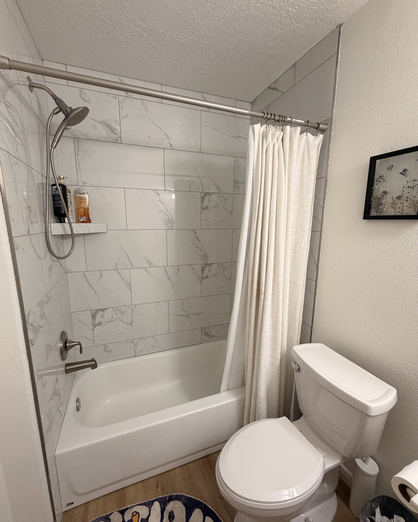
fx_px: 232
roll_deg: -0.1
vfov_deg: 96.8
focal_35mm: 15
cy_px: 269
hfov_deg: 84.0
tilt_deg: -11.1
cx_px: 204
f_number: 2.2
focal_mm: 2.22
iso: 250
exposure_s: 1/120
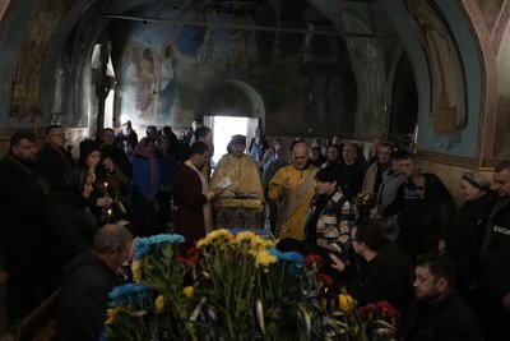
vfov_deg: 38.9
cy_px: 170
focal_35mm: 34
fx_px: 482
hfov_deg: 55.8
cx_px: 255
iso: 12800
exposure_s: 1/500
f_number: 2.8
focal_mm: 34
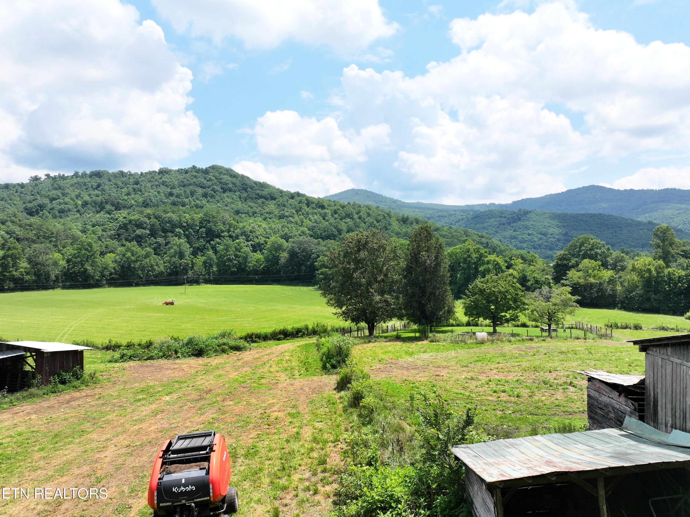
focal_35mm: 24
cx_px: 345
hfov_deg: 71.6
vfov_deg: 56.8
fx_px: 478
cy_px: 258
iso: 290
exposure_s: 1/3200
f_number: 2.8
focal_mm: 12.29
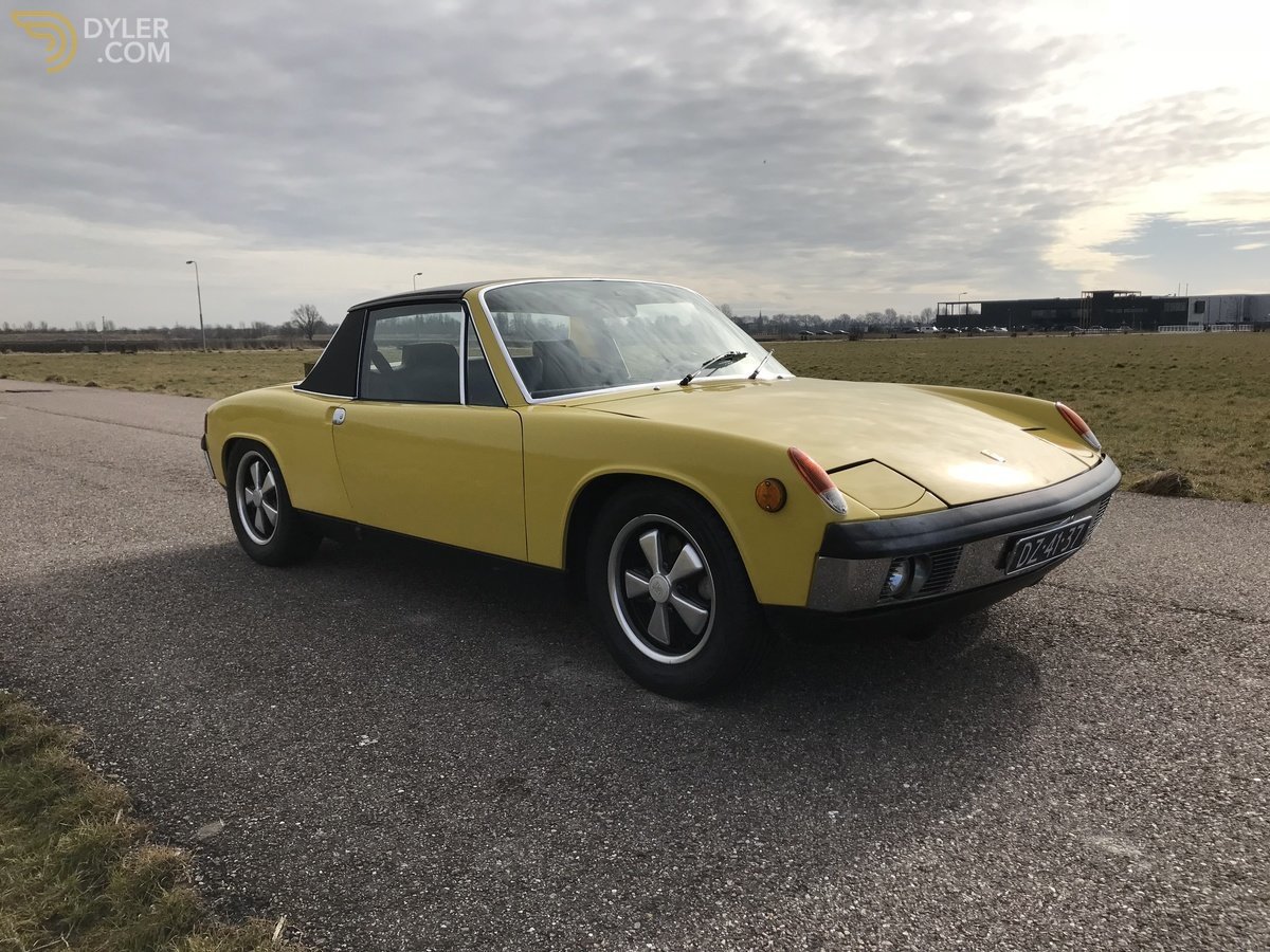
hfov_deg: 63.4
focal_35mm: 28
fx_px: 1027
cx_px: 635
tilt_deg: -7.6
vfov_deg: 49.7
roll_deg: +0.8
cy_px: 476
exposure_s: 1/4000
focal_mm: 3.99
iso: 20
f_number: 1.8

*What you are asked to do*:
Repeat the material above word for word; no images go in the copy.

*Answer space*:
fx_px: 232
roll_deg: -0.1
vfov_deg: 96.8
focal_35mm: 15
cy_px: 269
hfov_deg: 84.0
tilt_deg: -11.1
cx_px: 204
f_number: 2.2
focal_mm: 2.22
iso: 250
exposure_s: 1/120
vfov_deg: 38.9
cy_px: 170
focal_35mm: 34
fx_px: 482
hfov_deg: 55.8
cx_px: 255
iso: 12800
exposure_s: 1/500
f_number: 2.8
focal_mm: 34
focal_35mm: 24
cx_px: 345
hfov_deg: 71.6
vfov_deg: 56.8
fx_px: 478
cy_px: 258
iso: 290
exposure_s: 1/3200
f_number: 2.8
focal_mm: 12.29
hfov_deg: 63.4
focal_35mm: 28
fx_px: 1027
cx_px: 635
tilt_deg: -7.6
vfov_deg: 49.7
roll_deg: +0.8
cy_px: 476
exposure_s: 1/4000
focal_mm: 3.99
iso: 20
f_number: 1.8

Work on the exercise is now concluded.